Mayan Prophecy Countdown
So I slept in as I did not have to book out until midday and managed to get some blog work done. I was also trying to sort out info down south, my preferred direction. I was in no hurry, so around midday I was picked up by Anastasia, Gennardi’s daughter who spoke excellent English, she lives and studies in London. I then followed a little red convertible beemer around town until we came to what looked like a fortress, but was in fact a reasonably new hotel and café/nightclub complex, this could be different 🙂 We booked me in and after getting changed went to the café where the wifi was, as it was not available in the room, but I should be able to work here.
After I wolfed down some chicken wings and chips, Anastasia took me around town for a look, not a great deal here really, a church, a mosque, a few parks. There was a lot of new construction going on, but this was the capital of this state and the president was coming for a visit, I think it was his home town, but he has a large mansion here.
After that 15 minute look we headed to her dads office, where between them and another chap, one of the bikers, we chatted about my options.
There did not seem to be many at all. There are only two ways to Almaty, go south through some pretty terrible roads, with fuel, water and accommodation limited, or go the northern route, the boring route, but it is more well travelled and more opportunities with services. I would not make a decision just yet, but would think on it. There were a few people I could ask other advice from as well. Just for the record, Gennardi is the one person in town that knows the bike people and is mentioned in Lonely Planet, of which I do not have a copy 🙂 But, if some biker turns up in town needing help, they will end up here!

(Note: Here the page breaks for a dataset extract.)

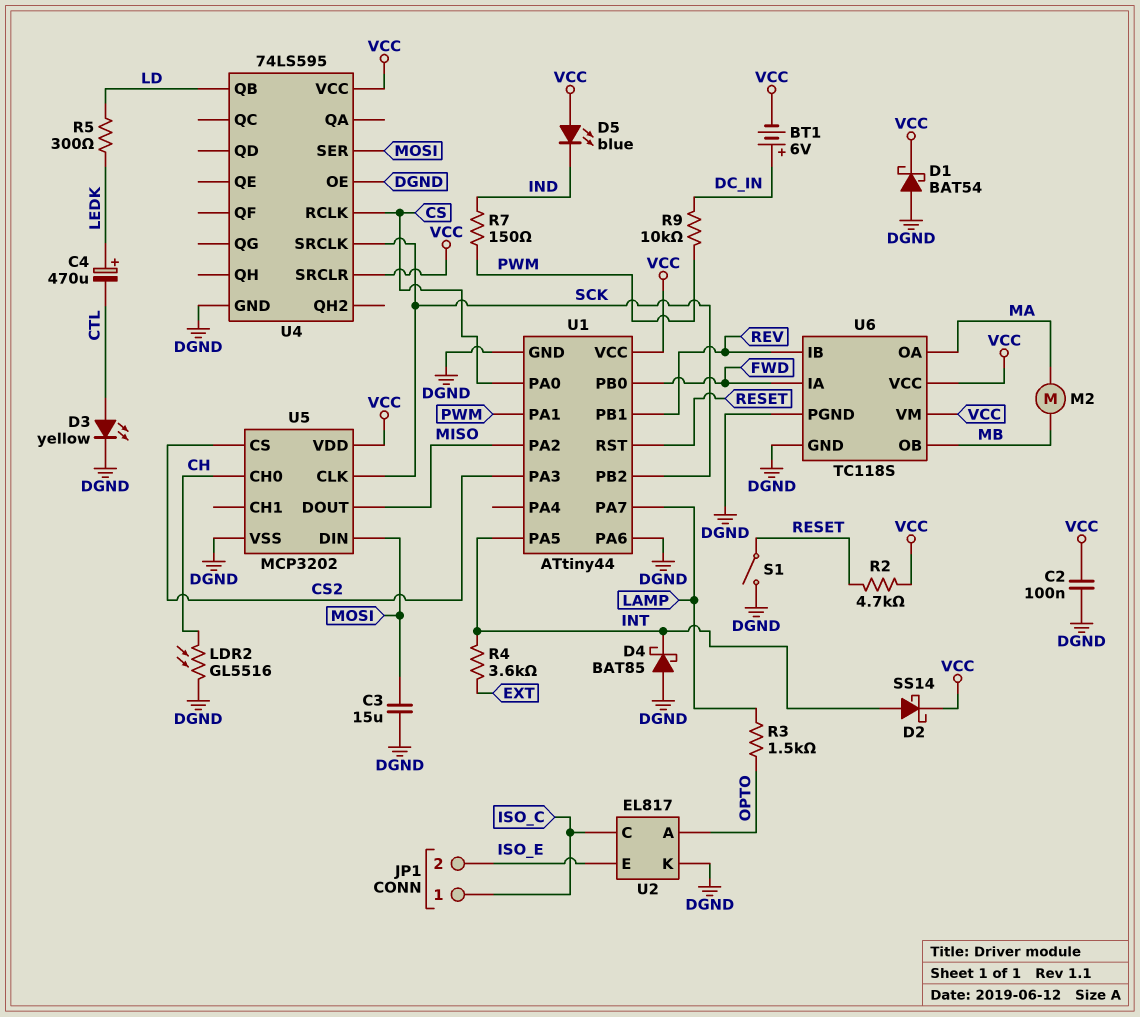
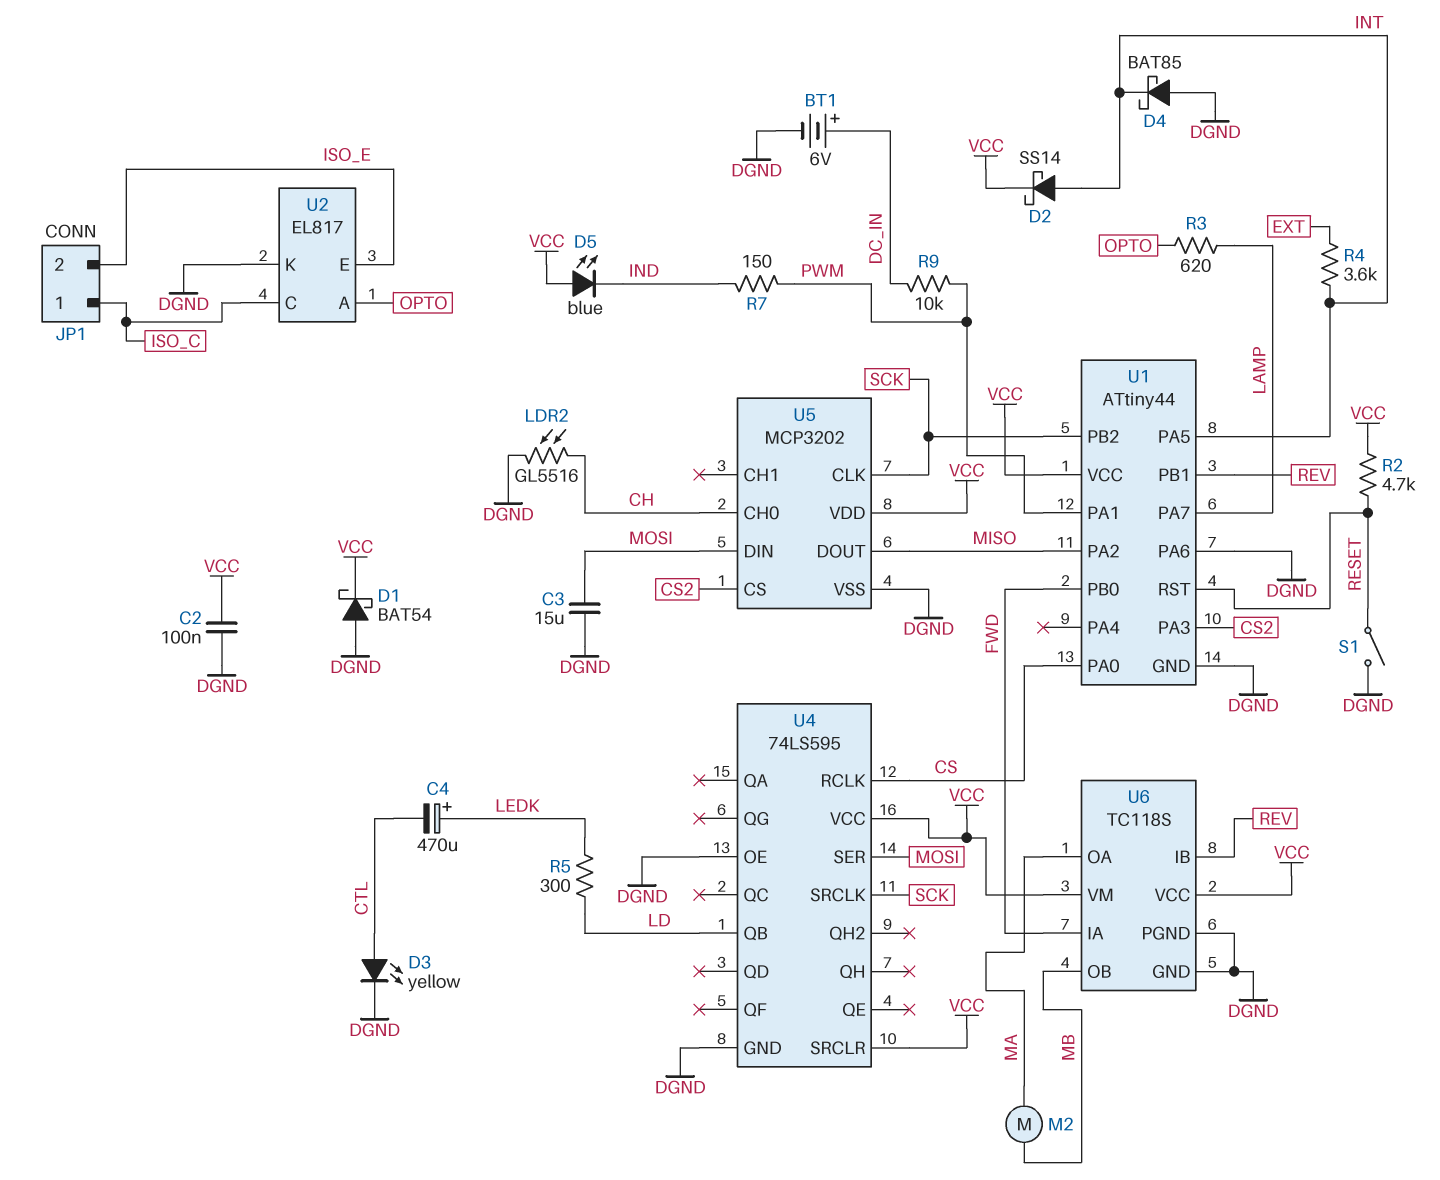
BT1: 6V (plus DC_IN, minus VCC) -> 6V (plus DC_IN, minus DGND)
R3: 1.5k (LAMP, OPTO) -> 620 (LAMP, OPTO)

He offered space to work on the bike, but that was not needed at this time, although I knew of two issues which may be a drama further down the track – the broken weld on the bash plate and the tool tubes straps may end up breaking. As it was I would probably opt for buying a fuel container in case I took the southern route and later that afternoon Anastasia took me to a few shops to find one, but they were not the type I needed, I wanted a tough petrol container, in case I crash I don’t want fuel everywhere over a hot bike.
One of the main topics that afternoon was not my trip, but Neil who had lost his topbox and his bike paperwork. Having nor heard from them for a day or so, the last info was Nacho and Neil would be heading into Kyrgyzstan, Gennardi assures me this would be madness as that area from Altryau is all desert south, but all I can infer from the email was that was the plan, I hope they are OK!! We also discussed further options about maybe flying the bikes over to Beijing and riding on from there, but without contact with the other members of the group, this was becoming hard to work out.
Two of the group, Robin and Keely have not been in contact since 12th July and may be stuck in Tajikistan somewhere, where there is a war going on! But, I have read about a ceasefire and borders opening so maybe we will hear something soon.
There was an issue with another member, Lorraine, she was up in Siberia, totally outstayed her Russian visa and could be in trouble when she reaches a border crossing, we hope to hear from her soon, one way or the other.
Anyway, after an afternoon of trying to solve problems, it seemed to be time to relax, thanks Gennardi and Anastasia for helping and for your time 🙂 I was dropped back to the hotel complex where I soon found the roof garden and decided the hot desert air needed lubricating 🙂 I had a few beers, found a real nice meat and rice dish to suit my food needs(the menu had pictures, I love em) and watched the sun going down.